Fourthly, it supports NFT permission cards, allowing users to interact with leveraged DeFi protocols such as perpetual contracts, borrowing, and collateral-based stablecoin minting. This permission NFT card allows users to interact and provides additional features such as one-click interaction.
Fifthly, it supports the Connect feature, similar to WalletConnect, allowing users to log in to dApps without integration. It is currently under development and is expected to be updated in the second quarter.
Summary
Vitalik has also previously supported another privacy protocol, Nocturne Labs, in October 2023. However, it is regrettable that although the project went live on the Ethereum mainnet the following month, in January of this year, Nocturne announced the closure of the privacy protocol and a shift towards application development. The official reason given was the industry's transition to L2 and AA, which took precedence over privacy. The primary concerns for users are cost and user experience, with privacy issues temporarily taking a back seat.

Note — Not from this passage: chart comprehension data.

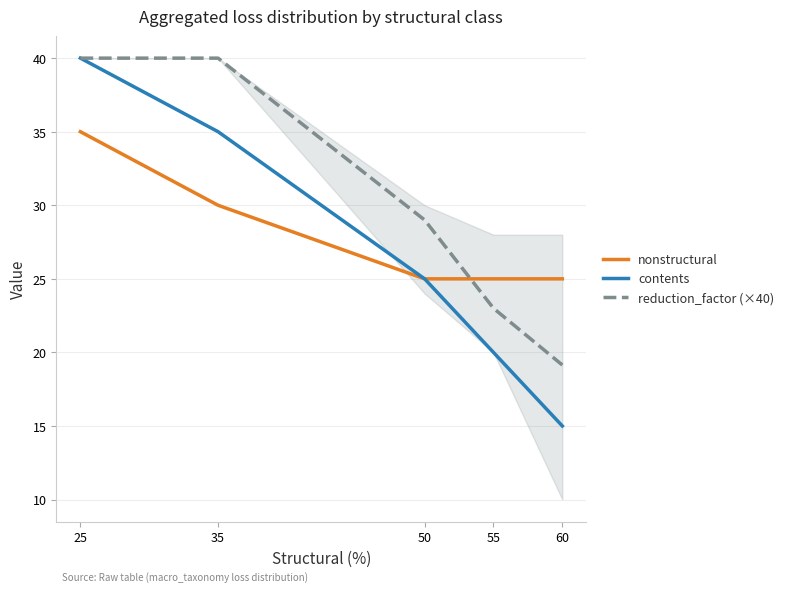

Reading left to right, list all the values displayed in this chart.

nonstructural: 25=35.0	35=30.0	50=25.0	55=25.0	60=25.0
contents: 25=40.0	35=35.0	50=25.0	55=20.0	60=15.0
reduction_factor (×40): 25=40.0	35=40.0	50=29.0	55=23.0	60=19.1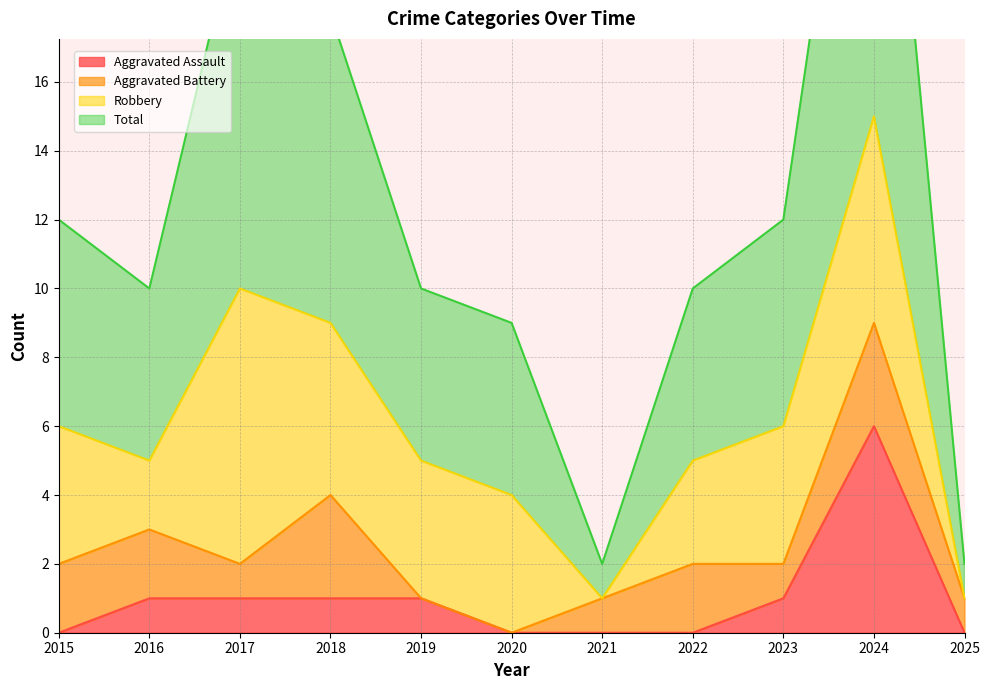

True or false: Aggravated Assault has a value of 10 at 2024.

False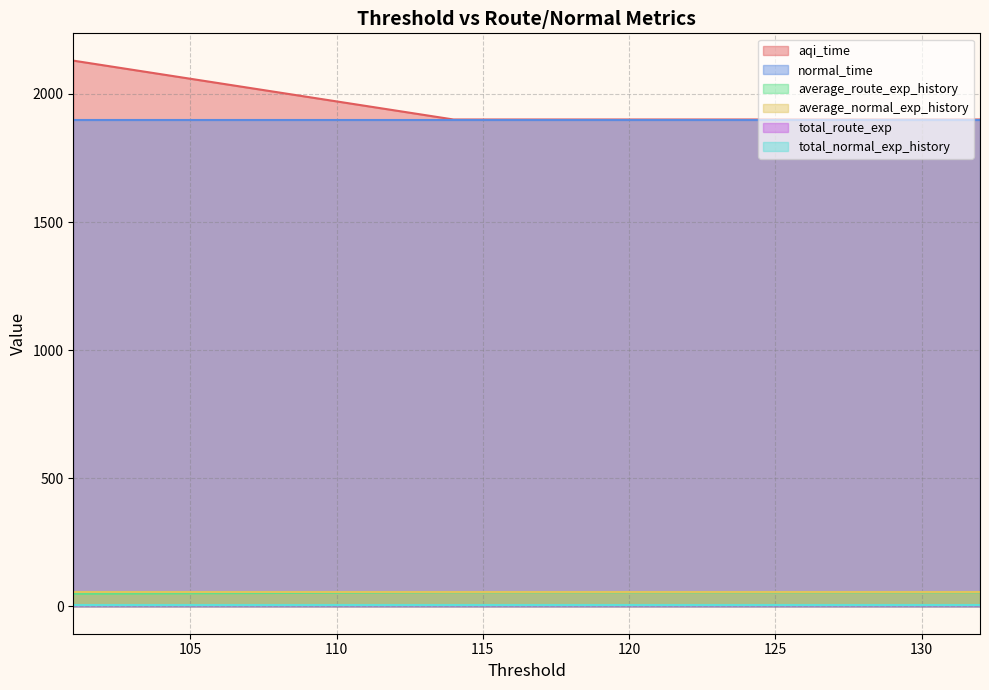

Which category has the lowest value in the aqi_time series?

132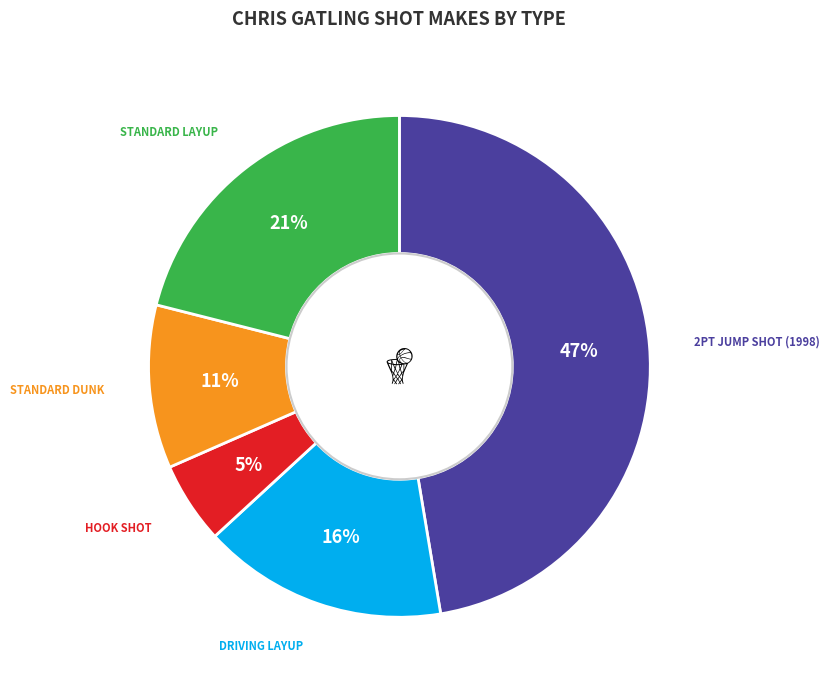

To the nearest percent, what is the difference between the largest and smallest slice percentages?

42%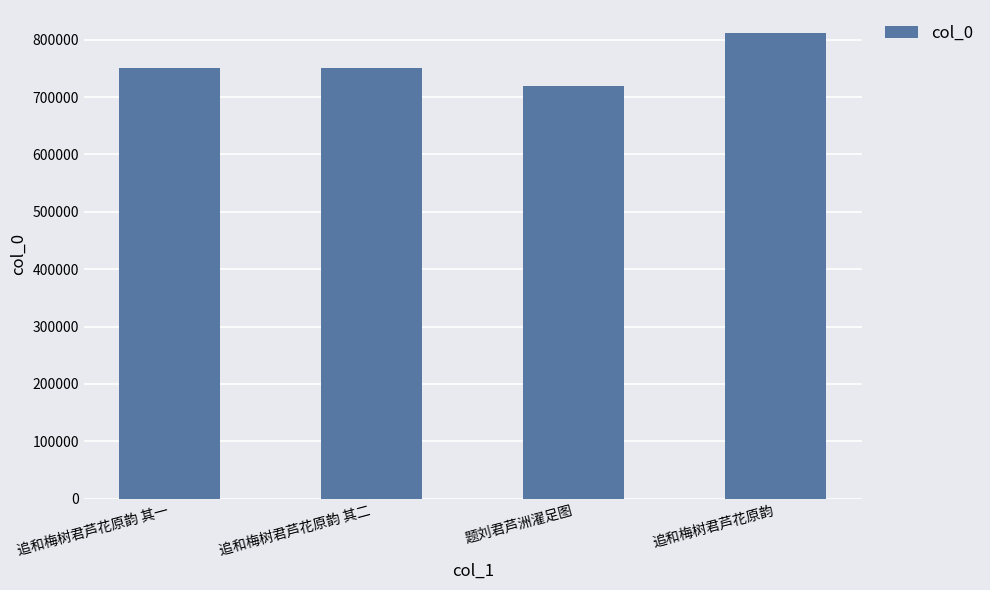

What value does the data have at 追和梅树君芦花原韵 其一, to the nearest 100?

751400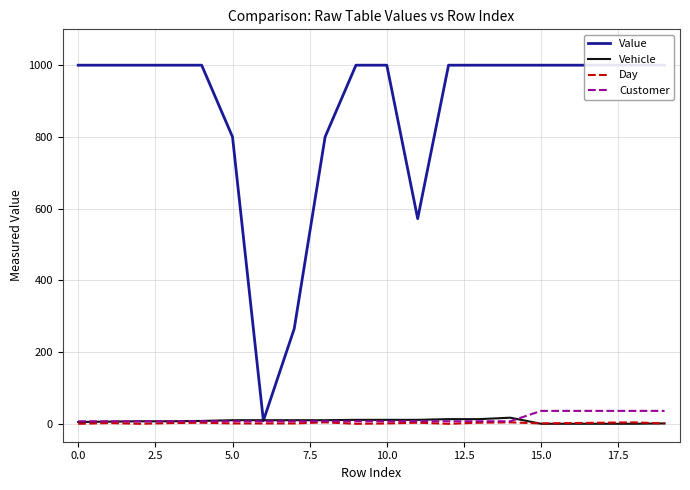

How many data points in Vehicle are less than 10?

10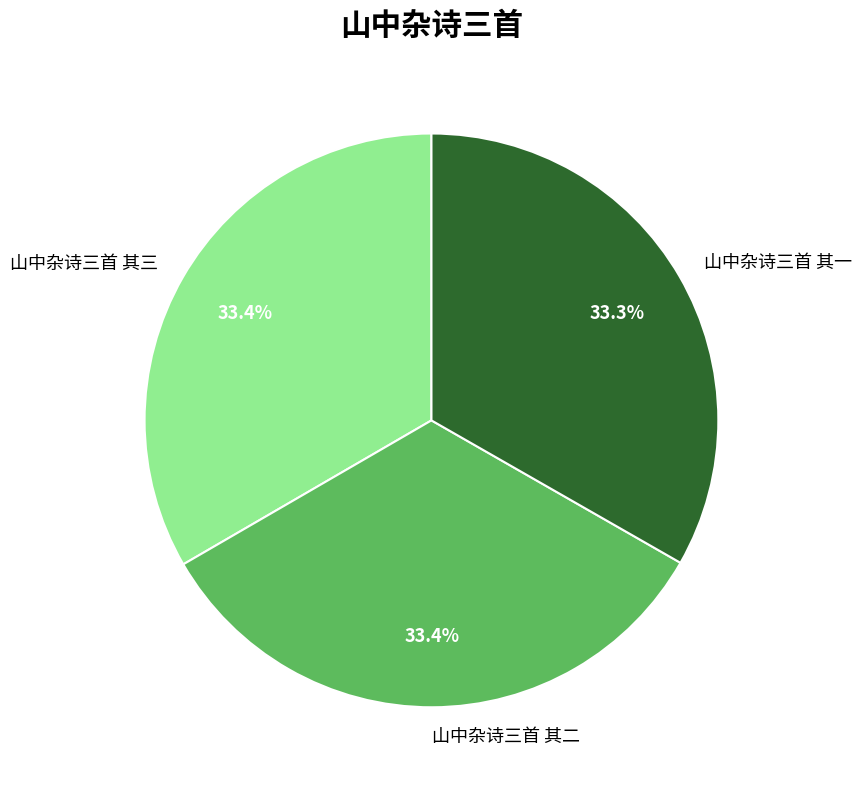

True or false: 山中杂诗三首 其三 accounts for 39% of the total.

False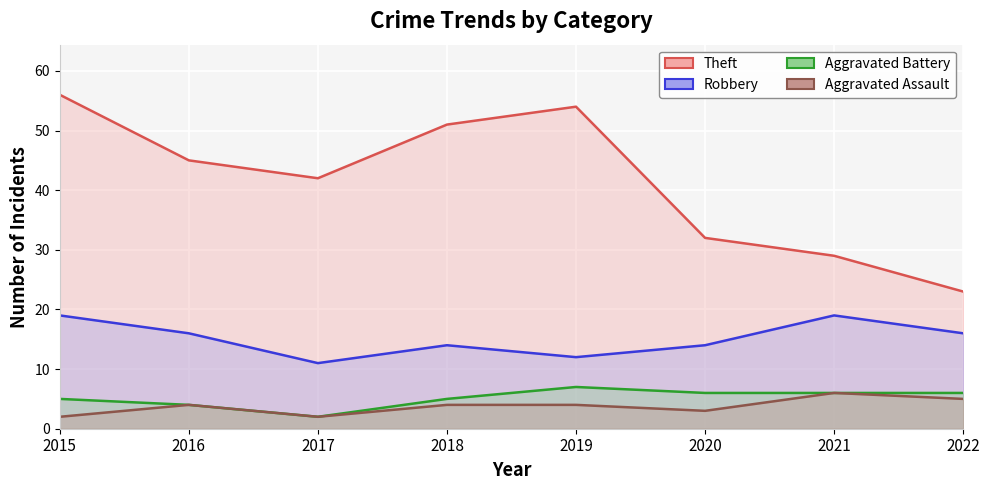

What is the approximate value of Aggravated Battery (line) at 2020?

6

This inevitably brings to mind the history of internet development, where HTTP was also in a state of nakedness in terms of privacy protection for a long time, as the protocol itself did not provide encryption. It was not until security issues became increasingly serious and technology matured that HTTPS became popular. Initially, due to the slow operation and relative complexity of HTTPS, it was only used for credit card or banking data websites. It was only when the computational cost became low enough and websites could quickly implement HTTPS that it became the default protocol for all websites.
Privacy protocols still have a long way to go, and Railgun is making great strides on this path.